Les Adieux de Bressant

 
< Page Bibliographie
 
 
 Tous les acteurs de la Comédie-Française se trouvent réunis sur la scène. M. de Pourceaugnac (M. Got), jette au milieu d'eux, du haut d'une avant-scène, une lettre qui tombe aux pieds de Sbrigani (M. Constant Coquelin). Alors, celui-ci :

Une lettre ?

Il regarde la lettre curieusement.

                      En effet.

Il la ramasse.

                                      Voyons donc cette lettre :

Lisant l'adresse :

MAISON MOLIÈRE… Eh bien, c'est ici…

Il la rapproche de ses yeux.

                                                                          Pour remettre…

À qui ?...

Lisant.

                 « Pour être lue, au nom du cher absent,
Devant le grand public des Adieux de Bressant. »

Il examine l'écriture.

Mais… je la reconnais, cette écriture fine,
Élégante, serrée et nette… Je devine !

Se retournant vers les comédiens :

C'est Bressant, mes amis !

Au public

                                                Mesdames et messieurs,
C'est lui-même, Bressant, qui vous fait ses adieux !

Il ouvre la lettre et lit :

— « Ainsi donc, c'est pour moi que la fête se donne
Et que ce beau public est rassemblé ce soir !
Mes élèves d'hier m'apportent leur couronne ;
Mes égaux m'ont écrit : C'est toi qu'on voudrait voir !

« Un poète est venu tout à l'heure me dire :
Ce soir, en votre honneur, près du divin Musset,
Molière en sa maison avait reçu Shakespeare :
Tout en les acclamant c'est à vous qu'on pensait.

« Bien vrai ? c'est bien pour moi qu'on donne cette fête ?
Ah ! ces honneurs sont dus aux maîtres, à Fleury,
À Molé !... Détournez ce laurier de ma tête ;
Épargnez trop de joie à mon cœur attendri !

« Aux maîtres, aux seuls grands portez vos fleurs de gloire !... »

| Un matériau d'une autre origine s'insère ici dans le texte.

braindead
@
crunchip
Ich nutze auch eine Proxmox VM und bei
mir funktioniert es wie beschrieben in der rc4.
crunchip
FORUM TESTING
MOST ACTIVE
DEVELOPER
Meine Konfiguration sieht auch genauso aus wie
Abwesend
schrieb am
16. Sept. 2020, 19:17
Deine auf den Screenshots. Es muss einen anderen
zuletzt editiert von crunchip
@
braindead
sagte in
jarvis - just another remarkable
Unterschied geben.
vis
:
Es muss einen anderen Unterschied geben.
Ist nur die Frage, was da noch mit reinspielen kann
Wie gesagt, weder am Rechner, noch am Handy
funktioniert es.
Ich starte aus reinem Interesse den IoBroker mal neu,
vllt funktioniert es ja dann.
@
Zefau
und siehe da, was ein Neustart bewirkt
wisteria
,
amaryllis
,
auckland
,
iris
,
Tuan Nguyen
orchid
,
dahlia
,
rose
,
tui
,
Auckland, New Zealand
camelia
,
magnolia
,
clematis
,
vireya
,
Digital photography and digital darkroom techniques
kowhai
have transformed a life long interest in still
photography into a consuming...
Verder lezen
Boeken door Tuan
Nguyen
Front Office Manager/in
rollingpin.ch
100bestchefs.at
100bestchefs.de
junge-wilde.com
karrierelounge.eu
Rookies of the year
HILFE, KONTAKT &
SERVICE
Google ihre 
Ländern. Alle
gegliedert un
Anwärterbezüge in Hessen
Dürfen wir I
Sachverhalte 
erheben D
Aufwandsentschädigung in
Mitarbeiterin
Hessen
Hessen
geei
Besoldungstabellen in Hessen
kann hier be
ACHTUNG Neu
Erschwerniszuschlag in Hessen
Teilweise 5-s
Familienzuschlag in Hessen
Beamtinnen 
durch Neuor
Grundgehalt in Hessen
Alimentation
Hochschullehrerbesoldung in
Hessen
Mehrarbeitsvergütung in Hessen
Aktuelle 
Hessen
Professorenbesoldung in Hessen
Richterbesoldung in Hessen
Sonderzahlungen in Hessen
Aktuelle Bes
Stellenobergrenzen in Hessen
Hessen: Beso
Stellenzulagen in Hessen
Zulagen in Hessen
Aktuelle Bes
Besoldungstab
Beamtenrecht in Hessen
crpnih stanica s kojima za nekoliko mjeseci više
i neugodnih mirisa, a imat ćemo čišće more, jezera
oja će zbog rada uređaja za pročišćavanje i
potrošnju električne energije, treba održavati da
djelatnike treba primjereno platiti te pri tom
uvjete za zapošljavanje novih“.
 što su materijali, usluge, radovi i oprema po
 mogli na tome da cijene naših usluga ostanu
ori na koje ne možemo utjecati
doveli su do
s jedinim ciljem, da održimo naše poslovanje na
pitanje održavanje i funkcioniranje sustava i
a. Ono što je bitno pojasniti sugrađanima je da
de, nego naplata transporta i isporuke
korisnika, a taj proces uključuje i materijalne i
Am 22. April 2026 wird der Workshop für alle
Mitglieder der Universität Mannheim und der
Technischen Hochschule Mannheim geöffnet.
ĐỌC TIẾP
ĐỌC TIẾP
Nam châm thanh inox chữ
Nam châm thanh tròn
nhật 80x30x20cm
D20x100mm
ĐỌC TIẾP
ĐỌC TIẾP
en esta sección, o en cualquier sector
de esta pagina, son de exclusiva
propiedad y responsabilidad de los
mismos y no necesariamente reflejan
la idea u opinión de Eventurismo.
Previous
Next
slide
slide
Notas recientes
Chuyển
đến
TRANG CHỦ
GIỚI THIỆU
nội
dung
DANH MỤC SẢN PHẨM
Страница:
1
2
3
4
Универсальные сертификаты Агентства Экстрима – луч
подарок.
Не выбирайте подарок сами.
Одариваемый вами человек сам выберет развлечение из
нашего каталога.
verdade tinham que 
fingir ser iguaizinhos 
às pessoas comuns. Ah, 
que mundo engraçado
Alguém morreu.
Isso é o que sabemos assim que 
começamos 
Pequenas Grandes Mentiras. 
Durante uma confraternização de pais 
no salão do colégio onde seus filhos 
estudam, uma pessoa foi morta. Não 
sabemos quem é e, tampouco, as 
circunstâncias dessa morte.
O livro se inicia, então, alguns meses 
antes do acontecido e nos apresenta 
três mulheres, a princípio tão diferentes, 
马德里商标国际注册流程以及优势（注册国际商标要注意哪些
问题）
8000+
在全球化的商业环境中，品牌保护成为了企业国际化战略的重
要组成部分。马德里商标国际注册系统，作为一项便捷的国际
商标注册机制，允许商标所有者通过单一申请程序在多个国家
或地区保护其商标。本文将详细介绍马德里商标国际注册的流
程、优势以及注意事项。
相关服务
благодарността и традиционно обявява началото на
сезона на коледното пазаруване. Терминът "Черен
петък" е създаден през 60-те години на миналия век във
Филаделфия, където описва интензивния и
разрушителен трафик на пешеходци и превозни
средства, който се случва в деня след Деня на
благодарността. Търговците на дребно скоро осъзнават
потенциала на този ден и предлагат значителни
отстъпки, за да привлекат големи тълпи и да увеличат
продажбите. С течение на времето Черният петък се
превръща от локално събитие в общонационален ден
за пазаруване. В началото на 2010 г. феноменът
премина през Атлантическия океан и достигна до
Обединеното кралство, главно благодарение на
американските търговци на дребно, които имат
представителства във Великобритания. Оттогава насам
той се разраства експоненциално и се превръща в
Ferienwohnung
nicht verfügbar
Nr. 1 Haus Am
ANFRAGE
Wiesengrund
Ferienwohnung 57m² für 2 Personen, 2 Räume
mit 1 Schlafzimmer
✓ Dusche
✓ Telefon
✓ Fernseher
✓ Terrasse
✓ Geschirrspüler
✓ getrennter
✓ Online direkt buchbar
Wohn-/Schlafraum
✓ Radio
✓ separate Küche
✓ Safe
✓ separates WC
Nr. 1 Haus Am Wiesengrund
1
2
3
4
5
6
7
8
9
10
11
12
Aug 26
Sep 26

L'acteur, interrompant sa lecture :

Hein ?... il ne serait pas leur égal, à l'en croire ?
Je ne lirai pas tout, s'il continue ainsi !
Ah ! mais non !... S'il n'est pas un maître, lui, merci !
Qui donc imitait-il ?... D'autres prendront sa place,
Mais on n'oubliera pas son allure, sa grâce,
Son geste simple et beau, hardi, — de grand seigneur !
Qui fut et qui sera plus charmant ? plus charmeur ?
Plus gai dans sa façon noblement cavalière ?
Plus net et plus brillant avec notre Molière,
Comme avec Beaumarchais qui jamais ne rêva
Et ne connut jamais plus fier Almaviva ?
Almaviva ! don Juan ! des Grieux ! Lovelace,
Comme il les a montrés, pleins de flamme et de glace,
Étincelants, aux yeux du public ébloui !
Bien Français et surtout moderne, c'était lui,
C'est Bressant ! gentilhomme espiègle et pourtant grave,
Impatient et calme, et si simplement brave !

Aux comédiens :

Mais on le sait ici, le maître qu'il était !

Au public :

Et vous le savez, vous, vous tous qu'il enchantait :

Ému, il reprend la lecture de la lettre.

— « Mon cher théâtre, adieu. Déjà l'exil me pèse ;
Je m'éloigne de toi par un morne sentier…
C'est la patrie encor, cette scène française
D'où l'esprit de Paris s'adresse au monde entier !

« Adieu. Se taire est bon lorsqu'il faut qu'on se quitte,
Et je veux imiter le soldat au départ
Qui, de peur de pleurer s'éloignant au plus vite,
Ne se retourne plus, même pour un regard.

« Adieu. Cette soirée heureuse, avec ses palmes,
Ses applaudissements, ses regrets, ses bravos,
Console mon silence. Elle fera plus calmes
Mes soirs longs et muets, si tristement nouveaux.

« J'entends, ô mon public, votre voix qui m'acclame !
Malgré moi, je l'avoue, elle m'attriste un peu,
Mais elle est bonne et fait, au profond de mon âme,
Vibrer suavement ce mot cruel : Adieu ! »

[Théâtre (1911), volume II, pages 157-162.]